* **ACTIVITY**
Could the lines from the start of the data through the line with "thumb tip: (338, 509)" be set down exactly, with no pictures among them?

---------- EXERCISE MATERIALS

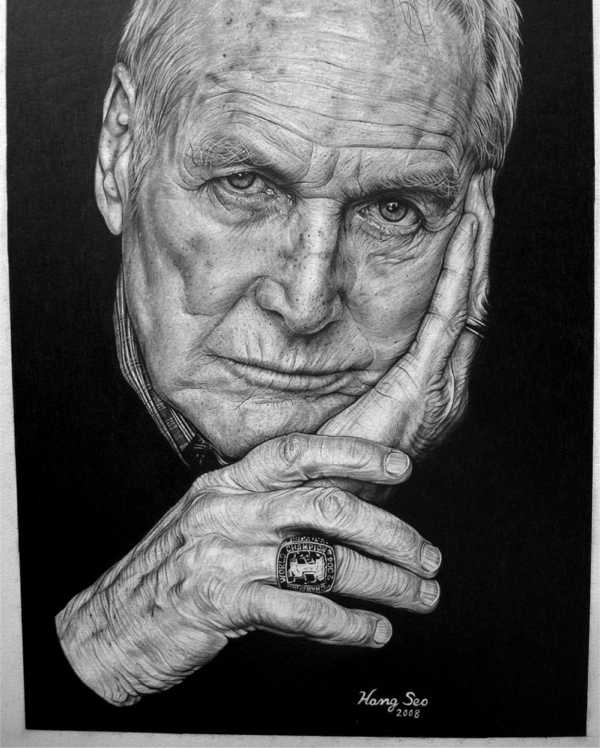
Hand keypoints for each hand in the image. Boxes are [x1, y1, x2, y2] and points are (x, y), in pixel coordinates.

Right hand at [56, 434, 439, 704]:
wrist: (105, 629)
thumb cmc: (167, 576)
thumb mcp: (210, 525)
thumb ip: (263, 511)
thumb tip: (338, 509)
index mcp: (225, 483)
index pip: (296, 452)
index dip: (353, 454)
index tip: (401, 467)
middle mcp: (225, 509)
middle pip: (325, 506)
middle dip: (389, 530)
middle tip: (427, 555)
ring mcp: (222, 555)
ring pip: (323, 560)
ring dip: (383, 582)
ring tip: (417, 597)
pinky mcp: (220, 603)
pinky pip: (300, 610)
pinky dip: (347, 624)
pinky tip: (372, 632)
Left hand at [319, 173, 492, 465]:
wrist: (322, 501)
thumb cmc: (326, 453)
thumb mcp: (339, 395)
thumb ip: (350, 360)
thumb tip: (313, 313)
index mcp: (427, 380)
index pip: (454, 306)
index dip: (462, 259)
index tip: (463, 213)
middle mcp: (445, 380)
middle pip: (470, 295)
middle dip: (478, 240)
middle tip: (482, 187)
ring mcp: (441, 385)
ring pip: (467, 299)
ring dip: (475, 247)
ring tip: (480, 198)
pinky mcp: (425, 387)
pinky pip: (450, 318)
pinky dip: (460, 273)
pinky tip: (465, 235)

--------------------

* **COMPLETED TASK**
Hand keypoints for each hand in the image. Boxes are [x1, y1, x2, y2] and points are (x, y), in pixel coordinates.

Right hand at [56, 434, 439, 704]:
wrist: (105, 629)
thumb cmc: (167, 576)
thumb mcp: (210, 525)
thumb ip: (263, 511)
thumb tip: (338, 509)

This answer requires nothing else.